TASK REQUIREMENTS =
**1)** List every adjustment that clause (a) of the Section 143(1) excerpt names for computing total income or loss.
**2)** Write the next part of the Section 143(1)(a) excerpt, picking up after its final sentence.

TEXT EXCERPT =
- Opening Delimiter -

Further, in Section 143(1) (a) of the Act of 1961, the procedure to process the return in a given case is provided. Section 143(1)(a) is produced hereunder reference:- "Assessment 143. (1) Where a return has been made under section 139, or in response to a notice under sub-section (1) of section 142, such return shall be processed in the following manner, namely: (a) the total income or loss shall be computed after making the following adjustments, namely:— (i) any arithmetical error in the return; (ii) an incorrect claim, if such incorrect claim is apparent from any information in the return; (iii) disallowance of loss claimed, if return of the previous year for which set off of loss is claimed was furnished beyond the due date specified under sub-section (1) of section 139 (iv) disallowance of expenditure or increase in income indicated in the audit report but not taken into account in computing the total income in the return; (v) disallowance of deduction claimed under [section 10AA or under any of the provisions of Chapter VI-A under the heading "C.— Deductions in respect of certain incomes", if] the return is furnished beyond the due date specified under sub-section (1) of section 139; or (vi) addition of income appearing in Form 26AS or Form 16A or Form 16 which has not been included in computing the total income in the return: Provided that no such adjustments shall be made unless an intimation is given to the assessee of such adjustments either in writing or in electronic mode: Provided further that the response received from the assessee, if any, shall be considered before making any adjustment, and in a case where no response is received within thirty days of the issue of such intimation, such adjustments shall be made: Provided also that no adjustment shall be made under sub-clause (vi) in relation to a return furnished for the assessment year commencing on or after the 1st day of April, 2018"

- Closing Delimiter -

DATA RECORDS =
- Opening Delimiter -

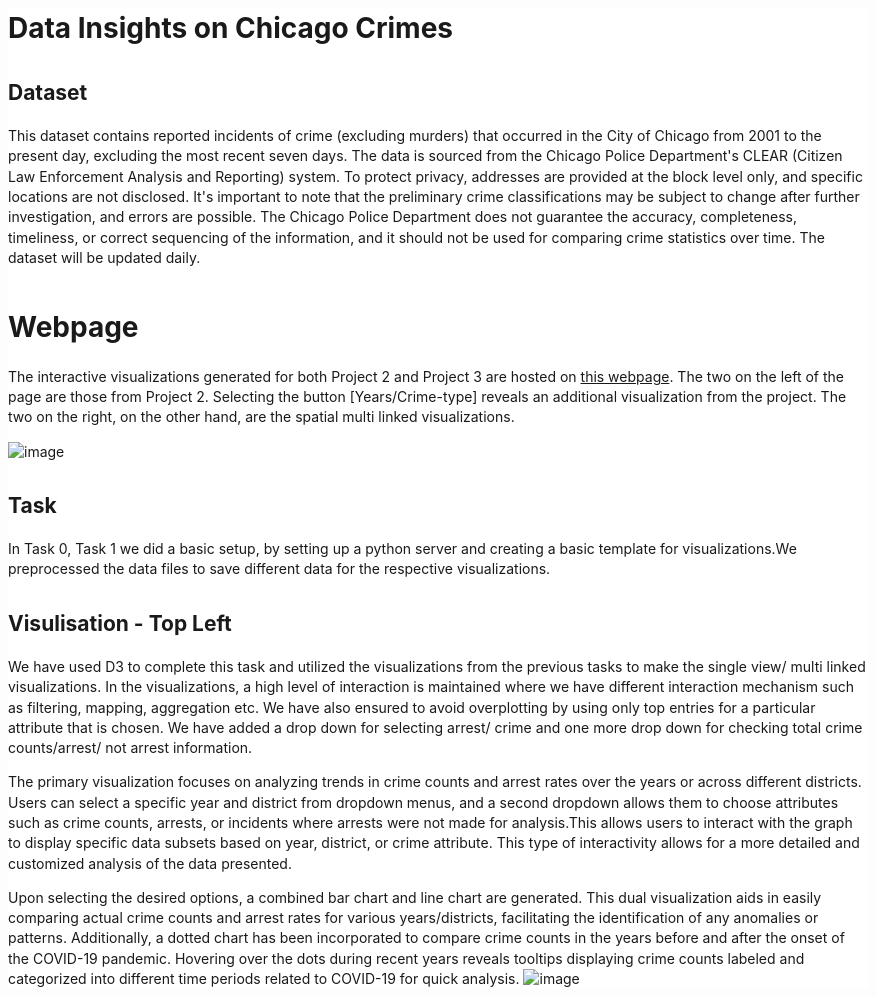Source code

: # Data Insights on Chicago Crimes

## Dataset
This dataset contains reported incidents of crime (excluding murders) that occurred in the City of Chicago from 2001 to the present day, excluding the most recent seven days. The data is sourced from the Chicago Police Department's CLEAR (Citizen Law Enforcement Analysis and Reporting) system. To protect privacy, addresses are provided at the block level only, and specific locations are not disclosed. It's important to note that the preliminary crime classifications may be subject to change after further investigation, and errors are possible. The Chicago Police Department does not guarantee the accuracy, completeness, timeliness, or correct sequencing of the information, and it should not be used for comparing crime statistics over time. The dataset will be updated daily.

# Webpage

The interactive visualizations generated for both Project 2 and Project 3 are hosted on [this webpage](https://smysar2.github.io/). The two on the left of the page are those from Project 2. Selecting the button [Years/Crime-type] reveals an additional visualization from the project. The two on the right, on the other hand, are the spatial multi linked visualizations.

<img width="1447" alt="image" src="https://github.com/uic-cs424/assignment-4-black-hawks/assets/144352425/b6513cc5-0fcc-4479-9ed9-a5b551d6dac0">

## Task 
In Task 0, Task 1 we did a basic setup, by setting up a python server and creating a basic template for visualizations.We preprocessed the data files to save different data for the respective visualizations.

## Visulisation - Top Left
We have used D3 to complete this task and utilized the visualizations from the previous tasks to make the single view/ multi linked visualizations. In the visualizations, a high level of interaction is maintained where we have different interaction mechanism such as filtering, mapping, aggregation etc. We have also ensured to avoid overplotting by using only top entries for a particular attribute that is chosen. We have added a drop down for selecting arrest/ crime and one more drop down for checking total crime counts/arrest/ not arrest information.

The primary visualization focuses on analyzing trends in crime counts and arrest rates over the years or across different districts. Users can select a specific year and district from dropdown menus, and a second dropdown allows them to choose attributes such as crime counts, arrests, or incidents where arrests were not made for analysis.This allows users to interact with the graph to display specific data subsets based on year, district, or crime attribute. This type of interactivity allows for a more detailed and customized analysis of the data presented.

Upon selecting the desired options, a combined bar chart and line chart are generated. This dual visualization aids in easily comparing actual crime counts and arrest rates for various years/districts, facilitating the identification of any anomalies or patterns. Additionally, a dotted chart has been incorporated to compare crime counts in the years before and after the onset of the COVID-19 pandemic. Hovering over the dots during recent years reveals tooltips displaying crime counts labeled and categorized into different time periods related to COVID-19 for quick analysis.
<img width="1199" alt="image" src="https://github.com/uic-cs424/assignment-4-black-hawks/assets/144352425/113eaa50-776c-46fa-a2b6-e07e07cdcd30">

- Closing Delimiter -

EXPECTED RESULTS =
**1)**
1. Any arithmetical error in the return.
2. An incorrect claim, if such incorrect claim is apparent from any information in the return.
3. Disallowance of loss claimed, if the return of the previous year for which set off of loss is claimed was furnished beyond the due date specified under sub-section (1) of section 139.
4. Disallowance of expenditure or increase in income indicated in the audit report but not taken into account in computing the total income in the return.
5. Disallowance of deduction claimed under section 10AA or under any of the provisions of Chapter VI-A under the heading "C.— Deductions in respect of certain incomes", if the return is furnished beyond the due date specified under sub-section (1) of section 139.
6. Addition of income appearing in Form 26AS or Form 16A or Form 16 which has not been included in computing the total income in the return.

**2)**
In the matter of Kvavemer John Brown Engg. (India) Pvt. Ltd. (supra), their Lordships of the Supreme Court observed that when there are conflicting judgments on interpretation of Section 80-0 of the Act of 1961 prima facie adjustments contemplated under Section 143 (1) (a) is not applicable and observed as under :- “...When there were conflicting judgments on interpretation of Section 80-0, in our view, prima facie adjustments contemplated under Section 143(1) (a) was not applicable and, therefore, consequently appellant was not liable to pay additional tax under Section 143 (1A) of the 1961 Act.” Page | 9
Similarly, in the matter of Rajesh Jhaveri Stock Brokers Pvt (supra), their Lordships of the Supreme Court held explicitly that the Assessing Officer had no authority to make adjustments or adjudicate upon any debatable issues under Section 143(1)(a) of the Act of 1961 and held as under:- “11. What were permissible under the first proviso to section 143(1)(a) to be adjusted were, (i) only apparent arithmetical errors in the return, accounts or documents accompanying the return, (ii) loss carried forward, deduction allowance or relief, which was prima facie admissible on the basis of information available in the return but not claimed in the return and similarly (iii) those claims which were on the basis of the information available in the return, prima facie inadmissible, were to be rectified/ allowed/disallowed. What was permissible was correction of errors apparent on the basis of the documents accompanying the return. The Assessing Officer had no authority to make adjustments or adjudicate upon any debatable issues. In other words, the Assessing Officer had no power to go behind the return, accounts or documents, either in allowing or in disallowing deductions, allowance or relief.”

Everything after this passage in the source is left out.